- Activity list:
1. Decide whether each statement agrees with the orchid thread below, answering yes or no and quoting the deciding words: (a) The first poster says that most mites hate water. (b) SlipperKing says that water in the crown cooks well-shaded plants. (c) NYEric advises checking inside the crowns at least once a month.
2. Reproduce the passage of the orchid thread below between "I think we went" and "recently. Good luck.", inclusive.
*** Opening of Document section ***
Looks like typical mite damage to me and would also follow that since they hate water(most mites anyway) your spraying would dislodge them. I tend to want to treat with something more potent. And I've lost enough paphs to rotted crowns this season. I was a bit careless with my fans and watering this winter and I'm paying the price now:<


----------



## SlipperKing (May 15, 2008)

One other possiblity would be water setting in the crown when strong (as in direct) sunlight hits the plant. Heating the water up to a dangrous temperature level and cooking the plant. But of course with well shaded plants this doesn't happen. I've also seen this type of damage to plants when an oil base pesticide is use and sunlight heats it up.

Rick H


----------



## NYEric (May 15, 2008)

I think we went thru the watering issue before. What plant in nature isn't exposed to rain, which means water in the crown?! Of course since I'm mostly growing hybrids, there's not a lot natural to their culture. However, they're still plants, i.e. same type of culture. Regarding pests, they had to come in from somewhere. try to find the culprits and isolate them. Spring is a time the mealies and scale start to spread so increase your maintenance. Check inside the crowns, at the bases, and under the leaves at least once a week. Q-tips or paper towel swabs soaked in alcohol will remove the pests. I nipped some good outbreaks in the bud recently. Good luck.
*** Close of Document section ***
*** Opening of Material supplied ***
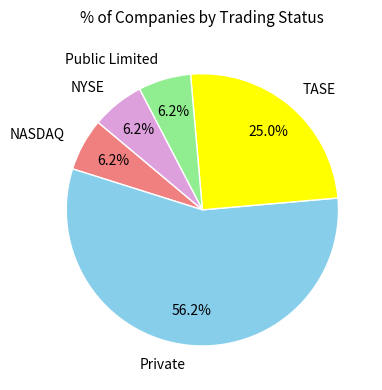

Count the number of slices in the pie.

5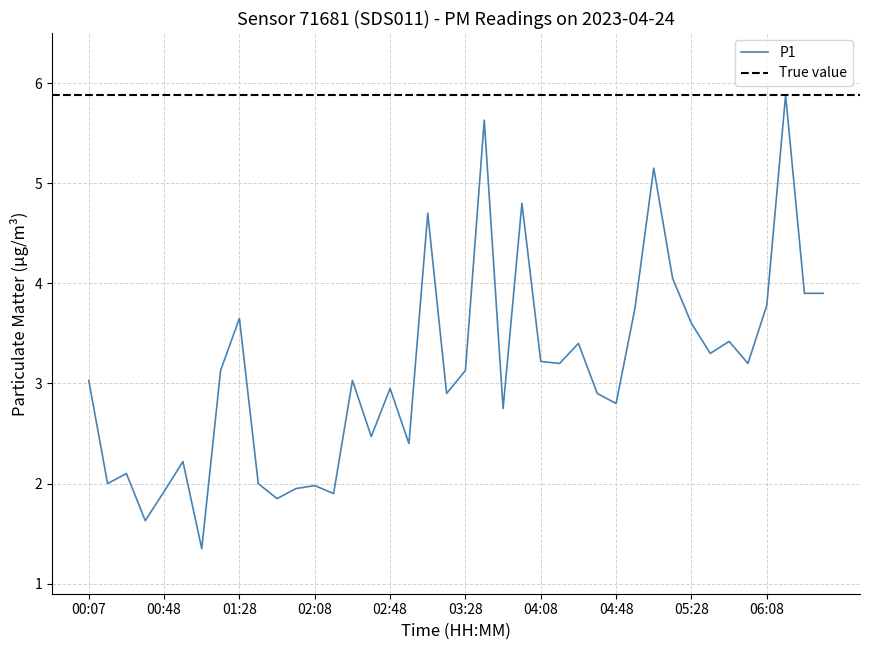

Count the number of values greater than 3.

22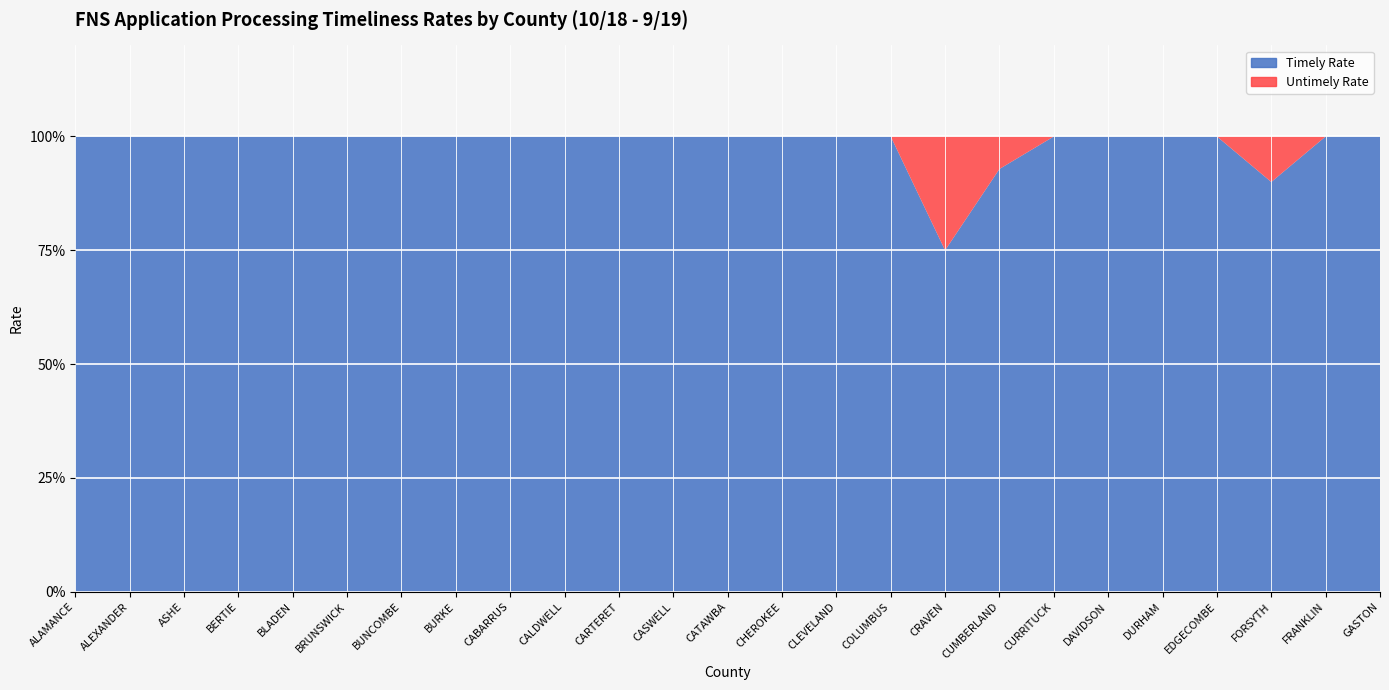

Reading left to right, extract all data points from this chart.

Total Apps: 6.0	1.0	1.0	2.0	1.0	4.0	6.0	4.0	5.0	2.0	1.0	1.0	6.0	2.0	5.0	3.0	4.0	14.0	1.0	5.0	6.0	6.0	10.0	2.0	8.0
Timely Apps: 6.0	1.0	1.0	2.0	1.0	4.0	6.0	4.0	5.0	2.0	1.0	1.0	6.0	2.0	5.0	3.0	3.0	13.0	1.0	5.0	6.0	6.0	9.0	2.0	8.0
Untimely Apps: 0.0	0.0	0.0	0.0	0.0	0.0	0.0	0.0	0.0	0.0	0.0	0.0	0.0	0.0	0.0	0.0	1.0	1.0	0.0	0.0	0.0	0.0	1.0	0.0	0.0
Timely Rate: 1.0	1.0	1.0	1.0	1.0	1.0	1.0	1.0	1.0	1.0	1.0	1.0	1.0	1.0	1.0	1.0	0.8	0.9	1.0	1.0	1.0	1.0	0.9	1.0	1.0
Untimely Rate: 0.0	0.0	0.0	0.0	0.0	0.0	0.0	0.0	0.0	0.0	0.0	0.0	0.0	0.0	0.0	0.0	0.2	0.1	0.0	0.0	0.0	0.0	0.1	0.0	0.0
*** Close of Material supplied ***
- Answers for this exercise:
1.
(a) Yes: "they hate water(most mites anyway)"
(b) No: "But of course with well shaded plants this doesn't happen."
(c) No: "Check inside the crowns, at the bases, and under the leaves at least once a week."

2.
I think we went thru the watering issue before. What plant in nature isn't exposed to rain, which means water in the crown?! Of course since I'm mostly growing hybrids, there's not a lot natural to their culture. However, they're still plants, i.e. same type of culture. Regarding pests, they had to come in from somewhere. try to find the culprits and isolate them. Spring is a time the mealies and scale start to spread so increase your maintenance. Check inside the crowns, at the bases, and under the leaves at least once a week. Q-tips or paper towel swabs soaked in alcohol will remove the pests. I nipped some good outbreaks in the bud recently. Good luck.